WHAT IS NEEDED -
Pick out each line of the records that contains the string "bowel", matching case exactly, and copy those lines in full.

══ TASK DATA ══

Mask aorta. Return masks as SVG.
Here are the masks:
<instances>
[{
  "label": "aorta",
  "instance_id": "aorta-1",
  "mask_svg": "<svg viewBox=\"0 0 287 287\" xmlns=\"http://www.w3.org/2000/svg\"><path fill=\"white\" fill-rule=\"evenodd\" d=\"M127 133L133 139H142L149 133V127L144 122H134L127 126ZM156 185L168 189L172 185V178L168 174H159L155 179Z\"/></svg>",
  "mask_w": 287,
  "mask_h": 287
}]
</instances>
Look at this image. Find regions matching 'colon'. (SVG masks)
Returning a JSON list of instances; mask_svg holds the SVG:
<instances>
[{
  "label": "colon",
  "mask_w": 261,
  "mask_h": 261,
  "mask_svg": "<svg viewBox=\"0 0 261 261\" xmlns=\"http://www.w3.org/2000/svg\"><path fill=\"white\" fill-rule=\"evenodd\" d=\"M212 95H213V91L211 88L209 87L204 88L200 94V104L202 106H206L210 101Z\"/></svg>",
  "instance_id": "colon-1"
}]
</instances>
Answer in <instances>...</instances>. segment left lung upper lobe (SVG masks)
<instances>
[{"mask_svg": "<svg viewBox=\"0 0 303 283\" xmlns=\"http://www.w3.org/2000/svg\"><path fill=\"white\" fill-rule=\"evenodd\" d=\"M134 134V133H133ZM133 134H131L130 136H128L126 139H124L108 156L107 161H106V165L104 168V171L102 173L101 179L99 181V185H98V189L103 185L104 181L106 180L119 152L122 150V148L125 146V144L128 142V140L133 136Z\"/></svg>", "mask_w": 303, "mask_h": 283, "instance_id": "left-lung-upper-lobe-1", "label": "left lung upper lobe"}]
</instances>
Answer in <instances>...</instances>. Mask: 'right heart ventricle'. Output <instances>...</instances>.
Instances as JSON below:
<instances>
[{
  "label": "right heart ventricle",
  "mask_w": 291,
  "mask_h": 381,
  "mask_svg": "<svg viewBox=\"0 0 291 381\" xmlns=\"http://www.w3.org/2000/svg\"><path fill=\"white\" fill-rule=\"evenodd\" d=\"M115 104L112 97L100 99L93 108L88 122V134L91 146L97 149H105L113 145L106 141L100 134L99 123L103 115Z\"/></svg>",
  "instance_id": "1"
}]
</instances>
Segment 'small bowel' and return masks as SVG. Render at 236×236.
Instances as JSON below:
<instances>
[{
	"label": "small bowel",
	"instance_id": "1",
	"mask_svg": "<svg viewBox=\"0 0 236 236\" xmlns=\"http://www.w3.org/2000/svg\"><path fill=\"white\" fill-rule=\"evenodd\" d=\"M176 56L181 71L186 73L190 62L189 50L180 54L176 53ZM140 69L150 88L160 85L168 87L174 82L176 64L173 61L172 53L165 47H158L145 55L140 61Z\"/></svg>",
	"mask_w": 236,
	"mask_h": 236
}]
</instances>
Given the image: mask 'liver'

═══

RESULT FOR THIS TASK -
Segment 'small bowel' and return masks as SVG. Render at 236×236.
	"label": "small bowel",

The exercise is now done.